Peter Beattie is still keeping
Queenslanders on tenterhooks about an early election, but Brisbane political
circles are awash with rumours that he will visit the Governor tomorrow and
call a poll for 9 September. Last week saw the decks cleared, with the Speaker,
Ministers and backbench MPs announcing their retirement, and preselections for
their replacements rushed through.
Yesterday it was reported that Bundaberg MP
Nita Cunningham, who has been seriously ill with cancer, has decided her health
is such that she needs to resign from Parliament. Beattie is couching the
decision before him as either a by-election which he would lose or a general
election. Bundaberg was the scene of surgeon Jayant Patel’s alleged crimes, and
the proximate cause of the scandals in
the public hospital system which have marred Beattie’s third term. Labor has
already lost two Brisbane seats and a Gold Coast seat in by-elections in 2005
and 2006.
The Opposition claims that it would
welcome an election. A poll published in Saturday’s Courier-Mail shows the Opposition slightly ahead of Labor. But
little detail of the poll has been published, and Labor has the substantial
buffer of holding 59 of the 89 seats in Parliament, or 60 if disendorsed Noosa
MP Cate Molloy is regarded as an ALP incumbent. Labor figures believe the
party’s vote is holding up well outside Brisbane, though it’s expected some
reverses will occur in the capital itself.

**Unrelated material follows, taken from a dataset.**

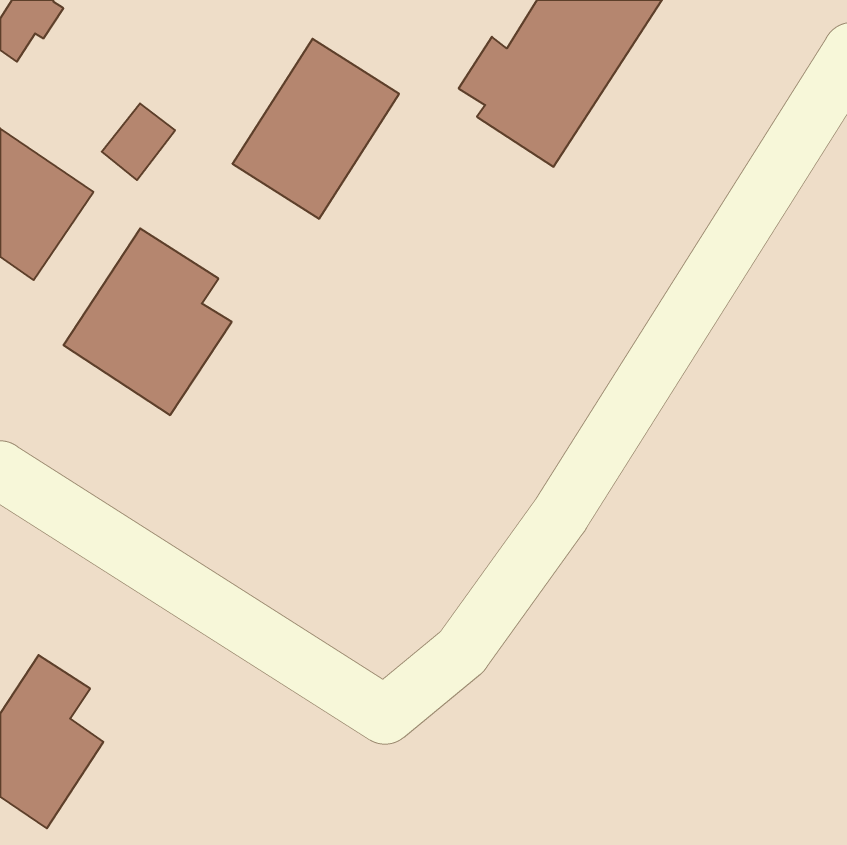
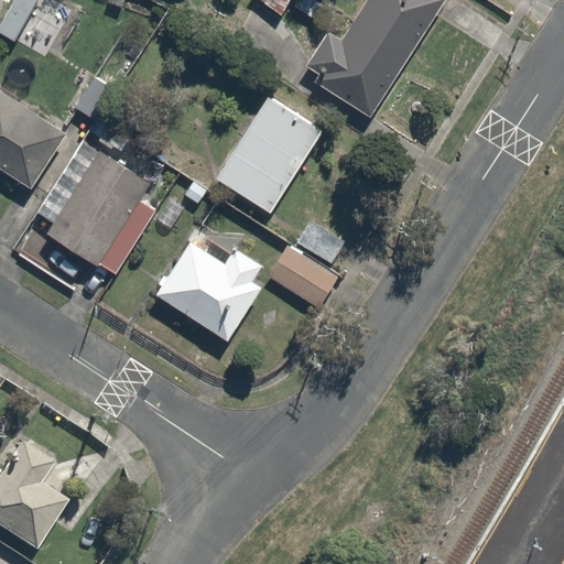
building: [232,39,399,219] -> [213,93,323,212]
building: none -> [151,237,263,339]
building: none -> [269,246,340,313]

Beattie has the two elements in place which
he regards as key to a winning campaign. The water crisis is being portrayed as
one which he needs a mandate to fix, and Beattie believes he has neutralised
the health issue. His favourite theme of opposition disunity can be built on
the basis of the recent failed conservative amalgamation, and on the back of
new Liberal leader Dr Bruce Flegg, who has had well publicised differences with
Nationals leader Lawrence Springborg.
Both Flegg and Springborg have been
claiming in the weekend papers that they may be the next premier, and in an interview yesterday with the Sunday Mail, the Borg
offered little by way of vision beyond Joh-era dreams of cranes on the horizon
and development at all costs. It’s also significant that
going early avoids the necessity to stop the blitz of Government advertising,
which legislation insists cannot continue within six months of the last possible
election date in May.
Although it’s still possible that Beattie
may choose to wait, it does appear that all the political planets are moving
into alignment for a September election.